José Belforti

Personal information
- Full name: José María Belforti Rodríguez
- Date of birth: 4 July 1981 (age 44)
- Place of birth: Buenos Aires, Argentina
- Height: 1.80 m (5 ft 11 in)
- Position(s): Centre-back

Senior career*
- Years: Team / Apps / (Gls)
- 2000–2003: Argentinos Juniors / 1 / (0)
- 2003–2004: Brera
- 2004–2006: Defensores Belgrano
- 2006–2007: Melilla / 30 / (0)
- 2007–2008: Lucena / 35 / (1)
- 2008–2009: Écija / 29 / (0)
- 2009–2010: Cerro Reyes / 30 / (2)
- 2010–2013: Lugo / 76 / (2)
- 2013–2014: Cádiz / 9 / (0)
- 2014: Cacereño / 1 / (0)
- 2015–2016: Eldense / 22 / (0)
- 2016: Torrevieja / 4 / (0)
- 2016–2017: Crevillente / 20 / (0)
- 2017–2018: Yeclano / 23 / (1)
- 2018–2019: Novelda / 21 / (1)
- Total:  / 301 / (7)

= José Belforti =

Argentine footballer

José María Belforti Rodríguez (born 4 July 1981) is an Argentine former professional footballer who played as a central defender.

==Club career==
Born in Buenos Aires, Belforti played in the Argentine Primera División with Argentinos Juniors, also representing in his country Defensores de Belgrano. After a spell in Italy at Brera Calcio in amateur football he moved to Spain in 2006, where he spent the remainder of his career, almost exclusively in the lower leagues.
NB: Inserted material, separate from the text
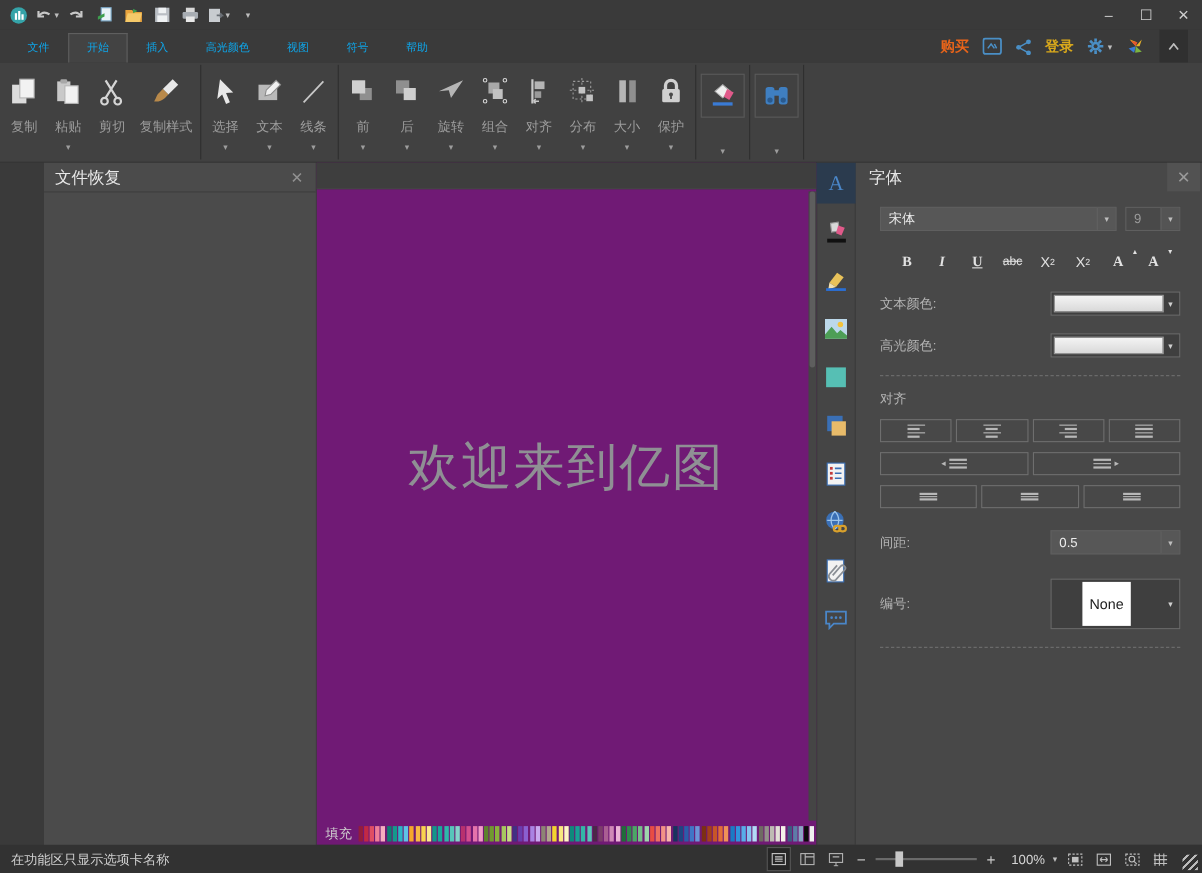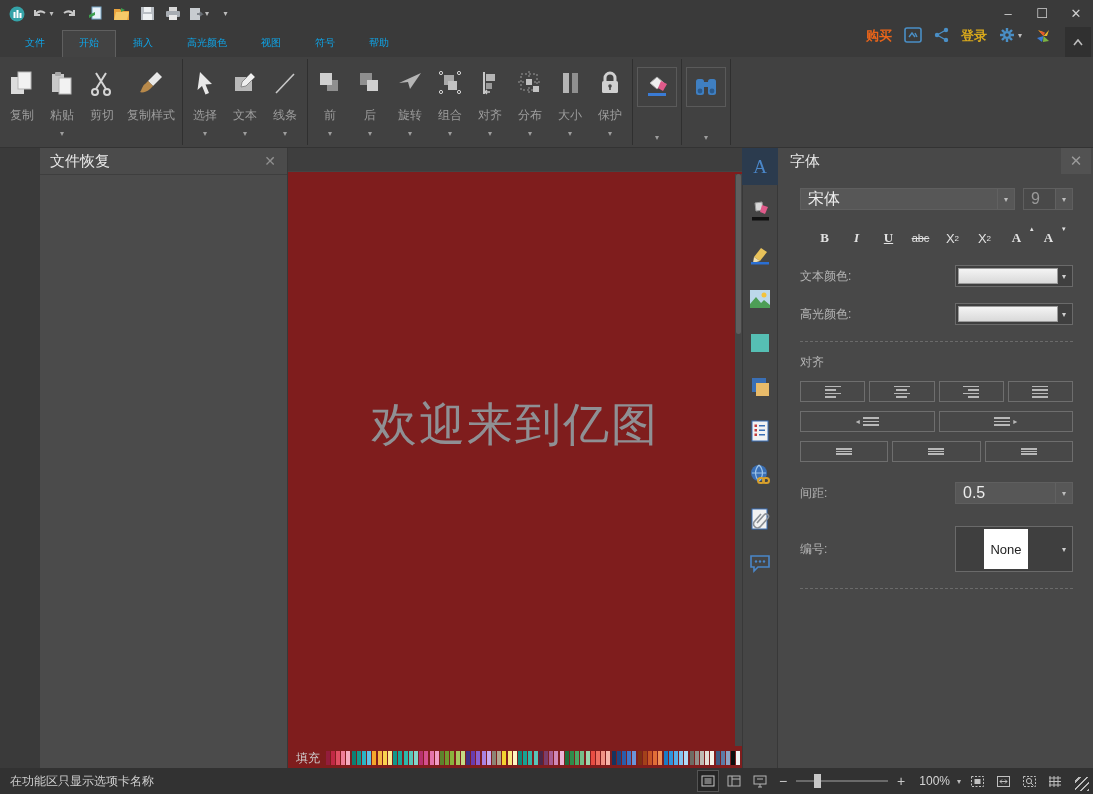"购买" .tabbar-right { align-items: flex-start -> center; padding-right: 2px -> 13px }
In the 2011–12 season, Belforti contributed 34 games and one goal (playoffs included) as CD Lugo promoted to the Segunda División for only the second time in its history. He made his debut in the competition on 17 February 2013, playing the full 90 minutes in a 3–0 away loss against SD Huesca.

==Personal life==
Belforti's twin brother, Martín, was also a footballer. A midfielder, he too played several seasons in Spain.